The same reason some people might find Star trek boring are the same reasons others might find Firefly too overblown. My love of both of these shows is painful when I think about it critically. Part of me thinks "yeah the Firefly universe is totally an awesome future.” but people (people we love!) die with horrifying frequency & the government doles out large scale oppression over peoples bodies, movements and actions. They employ mercenaries to take out threats to their infrastructure. When I think about the Star Trek universe as a possible future. I find myself heartbrokenly skeptical. Whenever Jean-Luc says "we abolished poverty" the realist in my gut tells me that no, we aren't coming to that, too many humans are still too vehemently and proudly like the hyper-capitalist ferengi.
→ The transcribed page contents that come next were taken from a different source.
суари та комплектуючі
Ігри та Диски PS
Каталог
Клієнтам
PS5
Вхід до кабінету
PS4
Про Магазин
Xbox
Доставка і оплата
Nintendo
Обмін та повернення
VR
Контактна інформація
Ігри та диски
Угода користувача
Even those of us who see and feel poverty and hunger and abuses of power are still stupidly hungry for our own pieces of the pie. Honestly, I don't think that, even if there were a Vulcan god machine to descend upon us with a superior and awesome code of ethics, we would be able to relinquish that survival state without our own choosing.
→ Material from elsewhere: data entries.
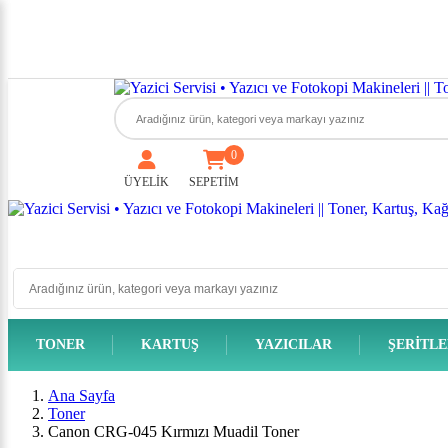
0
ÜYELİK
SEPETİM
TONER
KARTUŞ
YAZICILAR
ŞERITL
Ana Sayfa
Toner
Canon CRG-045 Kırmızı Muadil Toner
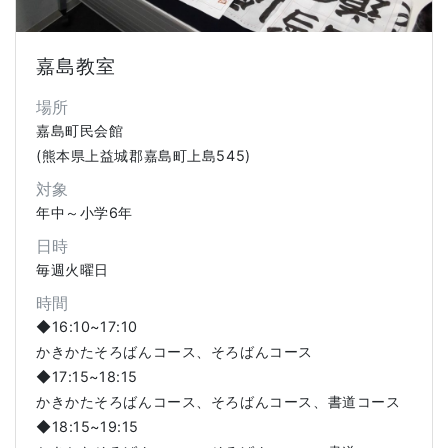
嘉島教室
場所
嘉島町民会館
(熊本県上益城郡嘉島町上島545)
対象
年中～小学6年
日時
毎週火曜日
時間
◆16:10~17:10
かきかたそろばんコース、そろばんコース
◆17:15~18:15
かきかたそろばんコース、そろばんコース、書道コース
◆18:15~19:15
I has been pointed out before that that technology of the replicators presents a solution to the scarcity that causes the fear that drives folks into a survival state. And yes the replicators make the essentials as abundant as needed (and easily distributed). But I'm not convinced that any technology will contribute greatly to the equal distribution of resources. It's failed to happen thus far even though productivity has soared exponentially in the last 40 years.
Think about the distribution of information and the way that is metered by the availability of access to modern technology. Even if they make it simpler to do so, shiny new devices in and of themselves, will not, and have not compelled us to behave in a more equatable manner. This is evident in the Firefly universe where the unequal distribution of resources is very apparent. It's even one of the driving forces of the action. Think about the fancy accommodations on Ariel in comparison to the way colonists are treated or the "rustic" accommodations on Serenity. There is a well developed separation between the classes in the Firefly universe, despite the existence advanced technologies. Some places are “flush" with it "other not so much."
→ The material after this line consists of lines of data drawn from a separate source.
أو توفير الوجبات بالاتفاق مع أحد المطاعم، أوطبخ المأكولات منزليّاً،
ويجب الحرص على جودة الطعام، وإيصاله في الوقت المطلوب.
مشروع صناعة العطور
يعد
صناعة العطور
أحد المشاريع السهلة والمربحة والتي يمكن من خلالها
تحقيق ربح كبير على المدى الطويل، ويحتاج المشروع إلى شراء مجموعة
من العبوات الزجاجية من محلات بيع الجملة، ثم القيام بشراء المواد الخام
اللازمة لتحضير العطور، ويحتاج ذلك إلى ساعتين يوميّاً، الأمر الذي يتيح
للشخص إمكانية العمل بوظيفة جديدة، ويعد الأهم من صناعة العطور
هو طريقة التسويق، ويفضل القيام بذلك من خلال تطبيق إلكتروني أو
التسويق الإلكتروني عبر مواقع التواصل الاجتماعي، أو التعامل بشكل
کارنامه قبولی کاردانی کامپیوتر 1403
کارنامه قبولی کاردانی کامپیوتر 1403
The Firefly universe is great for escapism but you wouldn't want to live there. You wouldn't feel safe in that society. You might die, or most likely get shot once every year or two. The Star Trek universe on the other hand, while it's conventionally less exciting, would be comfortable and safe. As a human you'd rarely ever have to fight to survive (unless it is the season finale and you are a captain or first officer). Now I know staunch capitalists & free-market junkies would love to tell me that it'd be lazy or against that natural Darwinist way of things to want this. But even though the struggles represented on Firefly are pretty shiny, I would infinitely prefer living in the non-capitalist less survival-driven future of Star Trek TNG. Cause I really prefer not being shot. How bout you?